> Exercise goal
Going line by line through the records below, count those with the word "highway" and give only the count.

> Stored items from a collection
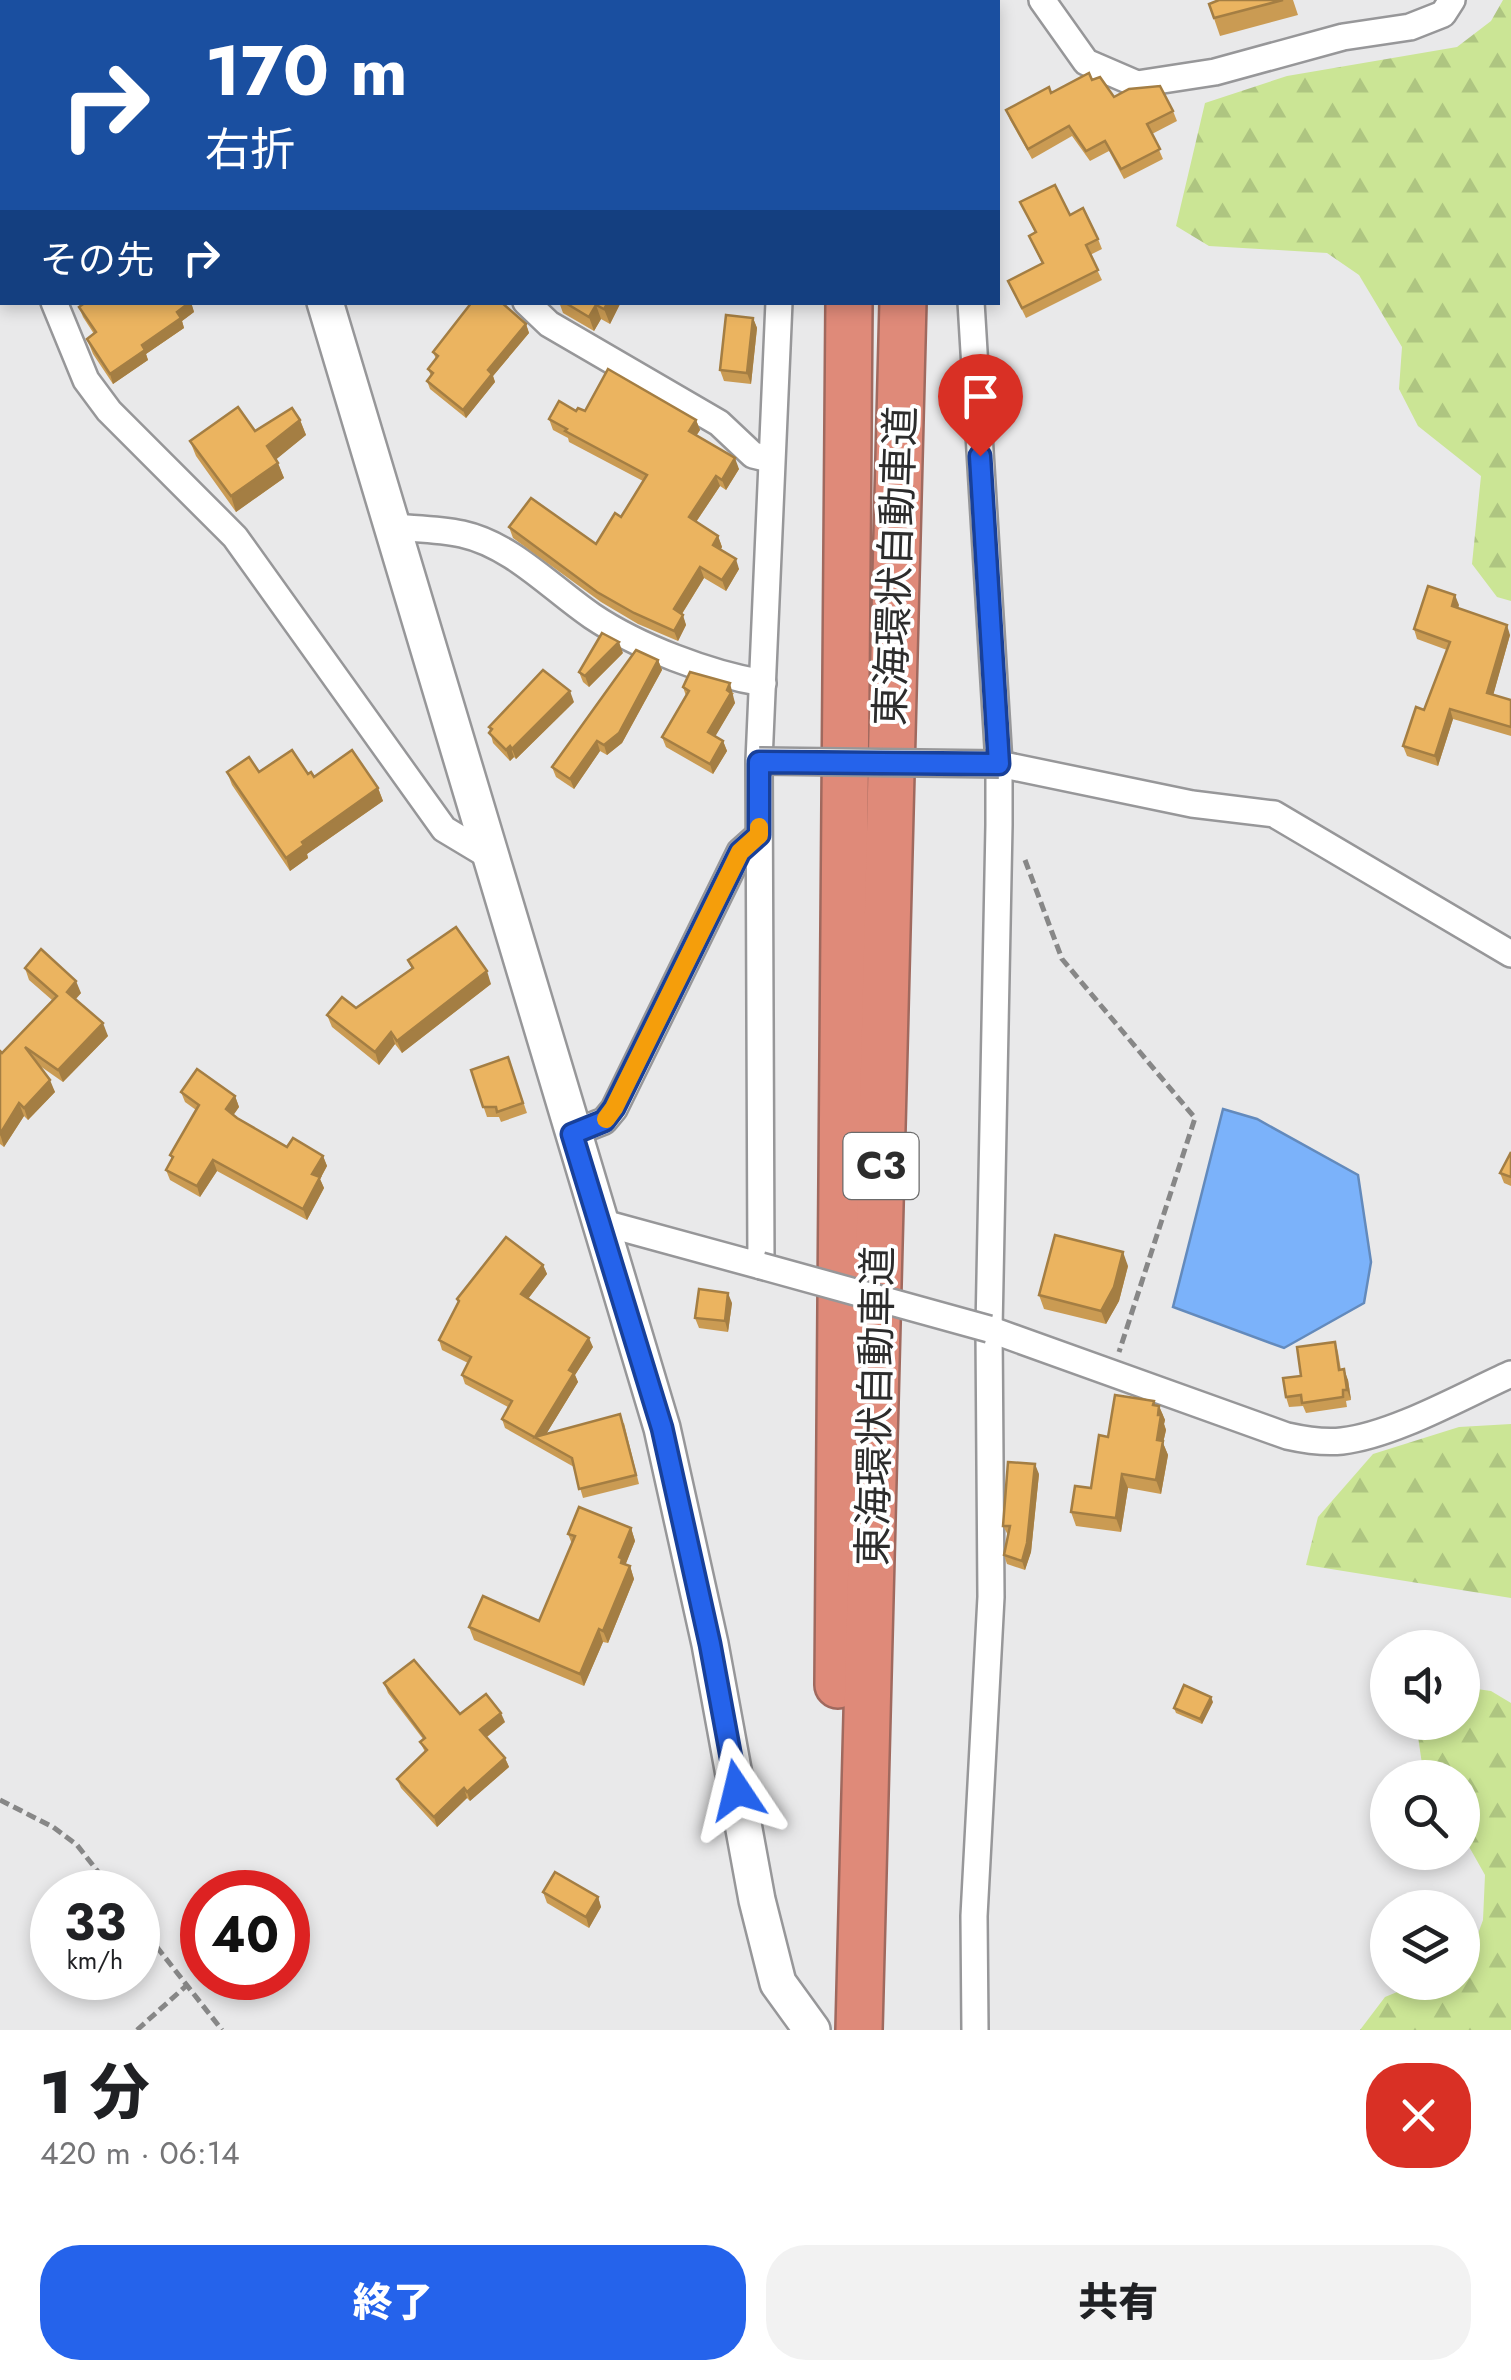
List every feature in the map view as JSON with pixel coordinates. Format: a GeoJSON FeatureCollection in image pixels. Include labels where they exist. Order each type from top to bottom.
{"type":"FeatureCollection","features":[{"type":"Feature","properties":{"kind":"highway","name":"東海環状自動車道"},"geometry":{"type":"LineString","coordinates":[[837,2030],[842,856],[849,305]]}},
{"type":"Feature","properties":{"kind":"highway","name":"東海環状自動車道"},"geometry":{"type":"LineString","coordinates":[[858,2030],[903,305]]}},
{"type":"Feature","properties":{"kind":"street"},"geometry":{"type":"LineString","coordinates":[[1042,0],[1086,62],[1137,84],[1215,72],[1343,37],[1410,27],[1443,14],[1452,0]]}},
{"type":"Feature","properties":{"kind":"street"},"geometry":{"type":"LineString","coordinates":[[55,305],[86,380],[110,412],[236,537],[444,829],[489,856]]}},
{"type":"Feature","properties":{"kind":"street"},"geometry":{"type":"LineString","coordinates":[[325,305],[662,1428],[710,1644],[757,1900],[778,1984],[812,2030]]}},
{"type":"Feature","properties":{"kind":"street"},"geometry":{"type":"LineString","coordinates":[[529,305],[550,324],[719,423],[752,454],[770,459]]}},
{"type":"Feature","properties":{"kind":"street"},"geometry":{"type":"LineString","coordinates":[[761,1266],[759,762],[779,305]]}},
{"type":"Feature","properties":{"kind":"street"},"geometry":{"type":"LineString","coordinates":[[971,305],[1000,826],[989,1329],[990,1597],[974,1916],[974,2030]]}},
{"type":"Feature","properties":{"kind":"street"},"geometry":{"type":"LineString","coordinates":[[393,527],[464,534],[515,558],[594,618],[730,678],[763,683]]}},
{"type":"Feature","properties":{"kind":"street"},"geometry":{"type":"LineString","coordinates":[[759,762],[999,764],[1192,804],[1274,814],[1511,954]]}},
{"type":"Feature","properties":{"kind":"street"},"geometry":{"type":"LineString","coordinates":[[572,1134],[604,1121],[614,1108],[740,852],[759,835]]}},
{"type":"Feature","properties":{"kind":"street"},"geometry":{"type":"LineString","coordinates":[[600,1222],[989,1329],[1287,1436],[1337,1442],[1382,1431],[1511,1374]]}},
{"type":"Feature","properties":{"kind":"path"},"geometry":{"type":"LineString","coordinates":[[1000,826],[1019,844],[1062,959],[1195,1118],[1112,1374]]}},
{"type":"Feature","properties":{"kind":"path"},"geometry":{"type":"LineString","coordinates":[[0,1800],[53,1827],[77,1845],[97,1870]]}},
{"type":"Feature","properties":{"kind":"path"},"geometry":{"type":"LineString","coordinates":[[160,1952],[180,1978]]}},
{"type":"Feature","properties":{"kind":"path"},"geometry":{"type":"LineString","coordinates":[[136,2030],[180,1991]]}},
{"type":"Feature","properties":{"kind":"path"},"geometry":{"type":"LineString","coordinates":[[197,2000],[222,2030]]}},
{"type":"Feature","properties":{"kind":"green space"},"geometry":{"type":"Polygon","coordinates":[[[1503,0],[1511,0],[1511,601],[1497,597],[1472,564],[1481,476],[1418,426],[1399,389],[1402,347],[1359,275],[1327,253],[1209,246],[1176,226],[1205,103],[1287,76],[1457,47],[1491,21],[1503,0]]]}},
{"type":"Feature","properties":{"kind":"green space"},"geometry":{"type":"Polygon","coordinates":[[[1511,1424],[1511,1598],[1306,1565],[1318,1517],[1373,1454],[1459,1427],[1511,1424]]]}},
{"type":"Feature","properties":{"kind":"green space"},"geometry":{"type":"Polygon","coordinates":[[[1480,1689],[1511,1703],[1511,2030],[1360,2030],[1383,2000],[1480,2000],[1485,1875],[1480,1866],[1480,1760],[1421,1760],[1418,1740],[1480,1740],[1480,1689]]]}},
{"type":"Feature","properties":{"kind":"water"},"geometry":{"type":"Polygon","coordinates":[[[1223,1109],[1257,1119],[1358,1175],[1371,1262],[1364,1303],[1284,1348],[1173,1307],[1223,1109]]]}},
{"type":"Feature","properties":{"kind":"building"},"geometry":{"type":"Polygon","coordinates":[[[1219,0],[1283,0],[1214,18],[1209,4],[1219,0]]]}},
{"type":"Feature","properties":{"kind":"building"},"geometry":{"type":"Polygon","coordinates":[[[1089,73],[1092,80],[1100,77],[1114,97],[1129,89],[1160,86],[1173,111],[1147,124],[1160,149],[1121,169],[1105,141],[1086,151],[1069,126],[1028,149],[1006,110],[1049,87],[1051,93],[1089,73]]]}},
{"type":"Feature","properties":{"kind":"building"},"geometry":{"type":"Polygon","coordinates":[[[1055,185],[1070,215],[1083,208],[1098,239],[1086,245],[1098,270],[1022,308],[1008,281],[1043,263],[1029,236],[1036,232],[1020,202],[1055,185]]]}},
{"type":"Feature","properties":{"kind":"building"},"geometry":{"type":"Polygon","coordinates":[[[186,305],[177,312],[181,318],[110,374],[87,339],[96,332],[79,307],[186,305]]]}},
{"type":"Feature","properties":{"kind":"building"},"geometry":{"type":"Polygon","coordinates":[[[470,305],[504,305],[526,324],[488,370],[492,374],[463,410],[427,381],[433,373],[428,369],[438,356],[433,352],[470,305]]]}},
{"type":"Feature","properties":{"kind":"building"},"geometry":{"type":"Polygon","coordinates":[[[569,305],[596,305],[589,317],[569,305]]]}},
{"type":"Feature","properties":{"kind":"building"},"geometry":{"type":"Polygon","coordinates":[[[726,315],[753,318],[747,373],[720,370],[726,315]]]}},
{"type":"Feature","properties":{"kind":"building"},"geometry":{"type":"Polygon","coordinates":[[[608,369],[696,420],[689,431],[735,458],[722,480],[716,476],[689,517],[718,536],[713,545],[736,559],[722,580],[700,567],[674,609],[683,615],[674,631],[597,592],[509,527],[531,498],[596,544],[615,513],[621,517],[647,475],[549,419],[559,401],[576,411],[585,411],[608,369]]]}},
{"type":"Feature","properties":{"kind":"building"},"geometry":{"type":"Polygon","coordinates":[[[238,407],[255,431],[292,408],[300,420],[267,446],[278,463],[231,496],[190,441],[238,407]]]}},
{"type":"Feature","properties":{"kind":"building"},"geometry":{"type":"Polygon","coordinates":[[[1428,586],[1455,595],[1452,606],[1507,625],[1487,693],[1511,700],[1511,727],[1450,709],[1435,756],[1403,746],[1416,707],[1424,710],[1450,642],[1414,629],[1428,586]]]}},
{"type":"Feature","properties":{"kind":"building"},"geometry":{"type":"Polygon","coordinates":[[[602,633],[619,642],[585,676],[579,672],[602,633]]]}},
{"type":"Feature","properties":{"kind":"building"},"geometry":{"type":"Polygon","coordinates":[[[636,650],[658,660],[619,733],[604,745],[597,741],[570,779],[552,767],[636,650]]]}},
{"type":"Feature","properties":{"kind":"building"},"geometry":{"type":"Polygon","coordinates":[[[543,670],[570,691],[512,749],[510,746],[506,750],[489,733],[489,727],[543,670]]]}},
{"type":"Feature","properties":{"kind":"building"},"geometry":{"type":"Polygon","coordinates":[[[690,672],[730,683],[727,690],[731,693],[708,732],[723,741],[710,764],[662,737],[689,691],[683,687],[690,672]]]}},
{"type":"Feature","properties":{"kind":"building"},"geometry":{"type":"Polygon","coordinates":[[[292,750],[314,777],[352,750],[378,788],[302,842],[304,845],[286,858],[227,772],[249,757],[259,772],[292,750]]]}},
{"type":"Feature","properties":{"kind":"building"},"geometry":{"type":"Polygon","coordinates":[[[456,927],[487,971],[397,1041],[391,1032],[375,1052],[327,1015],[342,997],[356,1008],[413,968],[408,960],[456,927]]]}},
{"type":"Feature","properties":{"kind":"building"},"geometry":{"type":"Polygon","coordinates":[[[41,949],[76,981],[67,992],[103,1023],[58,1070],[25,1047],[50,1080],[24,1108],[19,1103],[0,1134],[0,1051],[57,996],[25,968],[41,949]]]}},
{"type":"Feature","properties":{"kind":"building"},"geometry":{"type":"Polygon","coordinates":[[[508,1057],[523,1103],[497,1112],[496,1107],[483,1107],[471,1070],[508,1057]]]}},
{"type":"Feature","properties":{"kind":"building"},"geometry":{"type":"Polygon","coordinates":[[[197,1069],[235,1096],[226,1109],[237,1118],[287,1147],[293,1138],[323,1156],[312,1174],[320,1177],[303,1209],[213,1160],[197,1186],[166,1170],[173,1157],[170,1155],[199,1105],[181,1092],[197,1069]]]}},
{"type":"Feature","properties":{"kind":"building"},"geometry":{"type":"Polygon","coordinates":[[[1511,1152],[1511,1177],[1500,1173],[1511,1152]]]}},
{"type":"Feature","properties":{"kind":"building"},"geometry":{"type":"Polygon","coordinates":[[[1055,1235],[1123,1252],[1114,1287],[1101,1311],[1039,1295],[1055,1235]]]}},
{"type":"Feature","properties":{"kind":"building"},"geometry":{"type":"Polygon","coordinates":[[[506,1237],[543,1265],[521,1294],[589,1338],[569,1370],[574,1373],[535,1437],[620,1414],[636,1475],[579,1489],[572,1458],[502,1419],[512,1401],[462,1375],[471,1357],[439,1340],[457,1299],[506,1237]]]}},
{"type":"Feature","properties":{"kind":"building"},"geometry":{"type":"Polygon","coordinates":[[[699,1289],[728,1293],[725,1321],[695,1318],[699,1289]]]}},
{"type":"Feature","properties":{"kind":"building"},"geometry":{"type":"Polygon","coordinates":[[[1335,1342],[1339,1370],[1344,1369],[1347,1390],[1343,1390],[1343,1397],[1302,1403],[1301,1395],[1286,1397],[1283,1378],[1301,1376],[1297,1347],[1335,1342]]]}},
{"type":"Feature","properties":{"kind":"building"},"geometry":{"type":"Polygon","coordinates":[[[1115,1395],[1154,1401],[1153,1405],[1159,1406],[1157,1440],[1163,1441],[1156,1480],[1122,1474],[1116,1518],[1071,1512],[1075,1486],[1091,1488],[1099,1435],[1108,1437],[1115,1395]]]}},
{"type":"Feature","properties":{"kind":"building"},"geometry":{"type":"Polygon","coordinates":[[[1008,1462],[1035,1464],[1022,1561],[1004,1555],[1010,1526],[1003,1526],[1008,1462]]]}},
{"type":"Feature","properties":{"kind":"building"},"geometry":{"type":"Polygon","coordinates":[[[579,1507],[631,1528],[619,1557],[621,1563],[630,1566],[580,1674],[469,1627],[483,1596],[539,1621],[575,1536],[568,1534],[579,1507]]]}},
{"type":"Feature","properties":{"kind":"building"},"geometry":{"type":"Polygon","coordinates":[[[414,1660],[460,1714],[486,1694],[501,1713],[480,1730],[505,1758],[467,1792],[464,1788],[434,1817],[397,1779],[427,1750],[420,1742],[425,1738],[384,1683],[414,1660]]]}},
{"type":"Feature","properties":{"kind":"building"},"geometry":{"type":"Polygon","coordinates":[[[1184,1685],[1211,1697],[1200,1719],[1174,1708],[1184,1685]]]}},
{"type":"Feature","properties":{"kind":"building"},"geometry":{"type":"Polygon","coordinates":[[[555,1872],[598,1897],[586,1917],[543,1892],[555,1872]]]}},
{"type":"Feature","properties":{"kind":"slow traffic"},"geometry":{"type":"LineString","coordinates":[[606,1119],[740,852],[759,835],[759,827]]}},
{"type":"Feature","properties":{"kind":"route"},"geometry":{"type":"LineString","coordinates":[[737,1790],[710,1644],[662,1428],[572,1134],[604,1121],[614,1108],[740,852],[759,835],[759,762],[999,764],[980,456]]}}]}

> Exercise result
2